L’ENFANT PRODIGE E PAPÀ MANTOVANI – La carriera calcistica di Mancini inizia prestissimo, a soli 13 anni infatti viene ingaggiato dal Bologna, dopo che – per sua stessa recente ammissione – il Milan aveva fatto pervenire notizia di un interessamento, mai concretizzato.

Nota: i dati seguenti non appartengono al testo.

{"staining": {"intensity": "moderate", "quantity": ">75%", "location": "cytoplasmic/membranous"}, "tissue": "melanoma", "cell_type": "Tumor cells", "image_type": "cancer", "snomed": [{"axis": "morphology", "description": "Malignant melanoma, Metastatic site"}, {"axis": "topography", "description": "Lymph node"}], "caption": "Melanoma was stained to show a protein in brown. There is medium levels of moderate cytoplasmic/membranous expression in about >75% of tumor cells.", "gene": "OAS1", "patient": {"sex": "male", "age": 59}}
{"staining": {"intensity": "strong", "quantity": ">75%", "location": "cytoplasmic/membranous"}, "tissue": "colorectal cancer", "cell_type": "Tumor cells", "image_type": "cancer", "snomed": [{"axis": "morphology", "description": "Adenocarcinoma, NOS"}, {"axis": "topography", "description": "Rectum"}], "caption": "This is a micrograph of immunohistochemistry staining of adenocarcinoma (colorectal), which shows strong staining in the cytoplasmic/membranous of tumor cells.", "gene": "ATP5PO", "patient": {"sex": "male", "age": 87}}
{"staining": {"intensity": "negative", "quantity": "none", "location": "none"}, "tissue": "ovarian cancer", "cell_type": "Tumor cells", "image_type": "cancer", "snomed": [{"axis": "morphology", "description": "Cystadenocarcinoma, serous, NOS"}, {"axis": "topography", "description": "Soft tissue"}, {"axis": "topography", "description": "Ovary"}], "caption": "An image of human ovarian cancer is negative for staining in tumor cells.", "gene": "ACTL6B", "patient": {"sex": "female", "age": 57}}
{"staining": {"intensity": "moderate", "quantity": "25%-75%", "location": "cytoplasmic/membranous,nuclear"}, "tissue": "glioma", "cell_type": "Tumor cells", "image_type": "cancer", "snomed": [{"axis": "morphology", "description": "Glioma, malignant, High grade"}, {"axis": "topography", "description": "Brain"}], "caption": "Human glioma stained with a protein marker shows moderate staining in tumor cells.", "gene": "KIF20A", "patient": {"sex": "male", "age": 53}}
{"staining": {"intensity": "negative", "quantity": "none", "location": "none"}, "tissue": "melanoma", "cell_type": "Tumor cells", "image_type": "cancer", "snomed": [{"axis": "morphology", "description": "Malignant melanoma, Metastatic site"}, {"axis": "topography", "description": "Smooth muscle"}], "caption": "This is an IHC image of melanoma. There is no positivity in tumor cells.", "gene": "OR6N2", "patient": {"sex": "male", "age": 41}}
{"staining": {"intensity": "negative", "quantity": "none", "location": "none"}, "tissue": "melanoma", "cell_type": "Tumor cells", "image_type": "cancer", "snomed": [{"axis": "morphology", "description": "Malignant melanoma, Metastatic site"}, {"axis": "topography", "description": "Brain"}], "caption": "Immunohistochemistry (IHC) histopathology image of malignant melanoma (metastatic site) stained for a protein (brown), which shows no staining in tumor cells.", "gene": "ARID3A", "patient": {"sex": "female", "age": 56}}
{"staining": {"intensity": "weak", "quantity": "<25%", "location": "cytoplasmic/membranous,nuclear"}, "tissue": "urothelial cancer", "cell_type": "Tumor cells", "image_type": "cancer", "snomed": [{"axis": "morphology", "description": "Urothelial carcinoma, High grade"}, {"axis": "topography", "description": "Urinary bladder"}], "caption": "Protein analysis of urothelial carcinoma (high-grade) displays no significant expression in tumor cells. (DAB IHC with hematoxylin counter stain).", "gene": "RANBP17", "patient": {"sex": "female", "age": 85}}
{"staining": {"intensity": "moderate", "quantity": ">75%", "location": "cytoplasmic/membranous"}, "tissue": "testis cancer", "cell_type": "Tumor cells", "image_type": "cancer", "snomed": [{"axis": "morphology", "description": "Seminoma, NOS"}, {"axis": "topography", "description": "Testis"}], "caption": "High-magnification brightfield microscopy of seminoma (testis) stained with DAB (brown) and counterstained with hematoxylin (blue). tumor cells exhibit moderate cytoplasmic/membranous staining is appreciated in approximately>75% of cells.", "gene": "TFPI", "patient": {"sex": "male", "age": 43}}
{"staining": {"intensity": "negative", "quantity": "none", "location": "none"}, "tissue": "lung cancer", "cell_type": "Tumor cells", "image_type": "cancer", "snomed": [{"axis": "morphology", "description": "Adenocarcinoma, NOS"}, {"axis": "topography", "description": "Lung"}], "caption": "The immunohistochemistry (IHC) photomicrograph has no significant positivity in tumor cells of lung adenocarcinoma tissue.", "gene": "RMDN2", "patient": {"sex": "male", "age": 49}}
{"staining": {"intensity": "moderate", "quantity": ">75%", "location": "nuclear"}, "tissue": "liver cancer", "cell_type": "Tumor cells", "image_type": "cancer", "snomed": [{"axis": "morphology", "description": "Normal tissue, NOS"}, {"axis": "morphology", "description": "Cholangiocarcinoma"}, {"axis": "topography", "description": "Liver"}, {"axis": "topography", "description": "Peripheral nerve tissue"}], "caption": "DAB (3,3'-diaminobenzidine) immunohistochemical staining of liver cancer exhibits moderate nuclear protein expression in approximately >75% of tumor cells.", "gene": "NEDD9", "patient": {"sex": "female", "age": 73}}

I 700 milioni di Lire investiti dal club felsineo per un preadolescente fanno intuire fin da subito le potenzialità del ragazzo, che a 16 anni debutta già tra i professionisti, stupendo tutti. Già titolare alla sua prima stagione da professionista, mostra tutte le doti tipiche del numero 10: classe, tocchi raffinati, buona continuità realizzativa e il carisma del leader. Accanto al talento però, iniziano anche ad emergere gli spigoli di un carattere che lo frenerà nella sua ascesa, causandogli un rapporto difficile soprattutto con la Nazionale. A fare carte false per averlo, nel 1982, è Paolo Mantovani, presidentissimo della Sampdoria e qualcosa di molto simile a un secondo padre per il Mancio, che da ragazzino promettente a Genova diventerà uomo. In 15 anni di maglia blucerchiata – molti dei quali condivisi col proprio “gemello” Gianluca Vialli – Mancini conquista 4 Coppe Italia (mostrando un feeling mai sopito con questa manifestazione), 2 Supercoppe, 1 Coppa delle Coppe e, soprattutto, lo storico scudetto 1990/91. La lunga vita di Bobby-gol con la Samp termina nel 1997, dopo 566 presenze e 171 reti, con il trasferimento alla Lazio. Prima di chiudere la carriera Mancini si toglie la soddisfazione di vincere un altro scudetto con i biancocelesti (2000), oltre a un’altra Coppa delle Coppe e ad altre 2 Coppe Italia.

SCIARPE E SCUDETTI – Già nelle ultime stagioni da calciatore Mancini aveva fatto intuire le sue capacità da “allenatore in campo”. Scontato quindi che, una volta appese le scarpette, il Mancio si attrezzò subito per intraprendere questa nuova carriera. Gli inizi da assistente di Eriksson durano poco, infatti già a 36 anni gli viene affidata la panchina della Fiorentina, con la quale vincerà subito una Coppa Italia, prima di essere esonerato nell’anno della retrocessione viola. Nel 2002 arriva la consacrazione, Roberto firma di nuovo con la Lazio, che porterà – nonostante la crisi societaria – a risultati incredibili. Una performance che convince, nell’estate 2004, Massimo Moratti ad affidargli l’Inter. Il rapporto tra il Mancio e i nerazzurri è lunghissimo (il più duraturo della gestione morattiana), ed è condito da 3 scudetti e le immancabili 2 Coppe Italia. Da San Siro ai palcoscenici europei il passo è breve, e infatti dopo aver lasciato l’Inter ecco che si spalancano le porte della Premier League, con lo SkyBlue del Manchester City. In Inghilterra Mancini si ritaglia un posto importante nel cuore dei tifosi Citizen, riportando all’Etihad Stadium un titolo che mancava da oltre 40 anni. L’ultima avventura, prima del ritorno in nerazzurro, lo vede in Turchia, dove in 6 mesi al Galatasaray riesce a eliminare la Juve dalla Champions e a vincere la coppa nazionale (ci avreste scommesso?). Il resto è storia di oggi, con la seconda vita all’Inter appena iniziata, ma che già sta entusiasmando i sostenitori della Beneamata. Numero 10 nel campo, numero 1 nei cuori dei tifosi. Buon Compleanno, Mr. Mancini!